ACTION ITEM:
Nothing but the lines from the start of the entries through the line containing "bjergtinder!" should appear in the answer, each given exactly.

GIVEN ENTRIES:
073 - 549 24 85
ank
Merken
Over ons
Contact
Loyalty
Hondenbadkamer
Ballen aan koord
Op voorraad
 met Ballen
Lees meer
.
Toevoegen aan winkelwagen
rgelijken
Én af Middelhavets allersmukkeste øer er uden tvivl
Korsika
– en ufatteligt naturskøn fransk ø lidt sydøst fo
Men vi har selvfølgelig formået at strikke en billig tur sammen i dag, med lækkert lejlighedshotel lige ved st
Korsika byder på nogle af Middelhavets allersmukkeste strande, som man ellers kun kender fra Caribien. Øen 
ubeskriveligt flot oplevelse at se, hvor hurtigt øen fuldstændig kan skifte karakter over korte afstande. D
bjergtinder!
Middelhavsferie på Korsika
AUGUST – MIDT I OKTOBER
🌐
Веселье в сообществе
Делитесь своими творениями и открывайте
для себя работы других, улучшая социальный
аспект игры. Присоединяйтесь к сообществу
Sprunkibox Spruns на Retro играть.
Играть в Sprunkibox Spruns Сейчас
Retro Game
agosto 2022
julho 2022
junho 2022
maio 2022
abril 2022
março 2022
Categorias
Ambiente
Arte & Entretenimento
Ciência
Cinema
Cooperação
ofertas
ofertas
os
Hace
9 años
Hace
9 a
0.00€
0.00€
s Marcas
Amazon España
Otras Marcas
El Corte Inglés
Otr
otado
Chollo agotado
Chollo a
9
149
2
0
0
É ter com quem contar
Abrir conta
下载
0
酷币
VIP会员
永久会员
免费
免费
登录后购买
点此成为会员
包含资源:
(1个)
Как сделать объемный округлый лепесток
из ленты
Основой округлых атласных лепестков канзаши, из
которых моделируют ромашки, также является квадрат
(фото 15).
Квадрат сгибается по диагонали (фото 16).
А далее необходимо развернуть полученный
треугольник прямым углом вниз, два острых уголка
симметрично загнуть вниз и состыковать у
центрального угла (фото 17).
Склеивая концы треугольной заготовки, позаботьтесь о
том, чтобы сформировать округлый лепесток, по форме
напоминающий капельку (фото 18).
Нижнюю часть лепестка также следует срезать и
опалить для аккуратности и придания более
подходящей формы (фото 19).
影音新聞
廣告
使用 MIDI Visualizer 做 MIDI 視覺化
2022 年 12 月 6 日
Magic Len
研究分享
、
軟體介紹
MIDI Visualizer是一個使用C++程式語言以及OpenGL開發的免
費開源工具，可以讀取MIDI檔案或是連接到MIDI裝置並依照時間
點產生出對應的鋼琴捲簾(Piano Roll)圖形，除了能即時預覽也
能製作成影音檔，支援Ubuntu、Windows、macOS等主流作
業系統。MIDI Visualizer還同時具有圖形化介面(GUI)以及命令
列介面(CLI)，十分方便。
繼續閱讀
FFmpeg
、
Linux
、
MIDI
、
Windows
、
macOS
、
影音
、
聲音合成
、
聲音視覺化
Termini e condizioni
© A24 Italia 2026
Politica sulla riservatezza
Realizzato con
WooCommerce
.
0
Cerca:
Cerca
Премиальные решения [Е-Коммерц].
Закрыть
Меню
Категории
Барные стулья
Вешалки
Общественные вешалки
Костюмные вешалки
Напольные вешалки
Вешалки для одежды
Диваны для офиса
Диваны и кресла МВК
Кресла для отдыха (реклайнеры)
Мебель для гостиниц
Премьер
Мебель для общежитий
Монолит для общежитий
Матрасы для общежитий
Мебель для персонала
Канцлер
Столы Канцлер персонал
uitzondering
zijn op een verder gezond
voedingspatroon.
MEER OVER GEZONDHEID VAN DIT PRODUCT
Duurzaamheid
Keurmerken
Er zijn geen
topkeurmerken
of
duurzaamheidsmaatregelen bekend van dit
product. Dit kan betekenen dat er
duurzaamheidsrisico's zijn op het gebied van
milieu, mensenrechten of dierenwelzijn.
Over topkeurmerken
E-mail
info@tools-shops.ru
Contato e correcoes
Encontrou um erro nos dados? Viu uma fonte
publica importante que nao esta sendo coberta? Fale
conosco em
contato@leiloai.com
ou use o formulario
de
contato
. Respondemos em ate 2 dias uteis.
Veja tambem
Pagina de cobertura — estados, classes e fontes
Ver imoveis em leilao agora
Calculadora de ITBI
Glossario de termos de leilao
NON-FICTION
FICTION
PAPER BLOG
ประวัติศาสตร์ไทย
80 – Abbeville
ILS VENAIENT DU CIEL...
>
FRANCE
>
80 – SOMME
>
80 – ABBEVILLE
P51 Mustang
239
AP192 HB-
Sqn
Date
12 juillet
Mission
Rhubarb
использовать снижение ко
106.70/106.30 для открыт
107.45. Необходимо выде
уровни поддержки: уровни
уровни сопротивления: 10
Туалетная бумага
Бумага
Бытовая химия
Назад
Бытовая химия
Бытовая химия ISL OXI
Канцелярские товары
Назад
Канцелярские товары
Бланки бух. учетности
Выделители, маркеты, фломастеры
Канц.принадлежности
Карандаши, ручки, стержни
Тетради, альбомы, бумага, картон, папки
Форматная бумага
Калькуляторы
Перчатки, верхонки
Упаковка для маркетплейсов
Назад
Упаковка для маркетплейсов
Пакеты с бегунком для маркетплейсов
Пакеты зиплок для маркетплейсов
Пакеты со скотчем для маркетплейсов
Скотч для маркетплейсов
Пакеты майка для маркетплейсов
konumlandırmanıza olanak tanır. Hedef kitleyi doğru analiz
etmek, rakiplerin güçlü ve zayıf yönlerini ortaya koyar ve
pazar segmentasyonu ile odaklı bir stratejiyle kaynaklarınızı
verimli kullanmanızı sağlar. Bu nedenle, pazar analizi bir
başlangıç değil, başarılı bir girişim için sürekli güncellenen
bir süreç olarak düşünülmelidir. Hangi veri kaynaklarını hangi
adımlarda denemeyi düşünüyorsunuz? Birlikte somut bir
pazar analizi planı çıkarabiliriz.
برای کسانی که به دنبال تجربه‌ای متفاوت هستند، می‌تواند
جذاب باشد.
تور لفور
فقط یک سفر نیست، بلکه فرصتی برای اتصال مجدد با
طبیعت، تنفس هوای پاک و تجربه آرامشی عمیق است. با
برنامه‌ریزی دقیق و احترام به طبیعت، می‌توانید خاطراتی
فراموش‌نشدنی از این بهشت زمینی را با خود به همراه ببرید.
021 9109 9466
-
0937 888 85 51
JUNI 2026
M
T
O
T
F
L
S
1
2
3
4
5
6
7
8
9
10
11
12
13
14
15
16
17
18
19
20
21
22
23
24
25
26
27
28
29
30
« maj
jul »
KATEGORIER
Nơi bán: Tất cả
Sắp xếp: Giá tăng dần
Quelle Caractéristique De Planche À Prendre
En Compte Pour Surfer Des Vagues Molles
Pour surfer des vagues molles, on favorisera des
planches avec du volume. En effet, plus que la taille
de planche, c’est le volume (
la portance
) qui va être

SOLUTION TO THIS PROBLEM:
073 - 549 24 85
ank
Merken
Over ons
Contact
Loyalty
Hondenbadkamer
Ballen aan koord
Op voorraad
 met Ballen
Lees meer
.
Toevoegen aan winkelwagen
rgelijken
Én af Middelhavets allersmukkeste øer er uden tvivl
Korsika
– en ufatteligt naturskøn fransk ø lidt sydøst fo
Men vi har selvfølgelig formået at strikke en billig tur sammen i dag, med lækkert lejlighedshotel lige ved st
Korsika byder på nogle af Middelhavets allersmukkeste strande, som man ellers kun kender fra Caribien. Øen 
ubeskriveligt flot oplevelse at se, hvor hurtigt øen fuldstændig kan skifte karakter over korte afstande. D
bjergtinder!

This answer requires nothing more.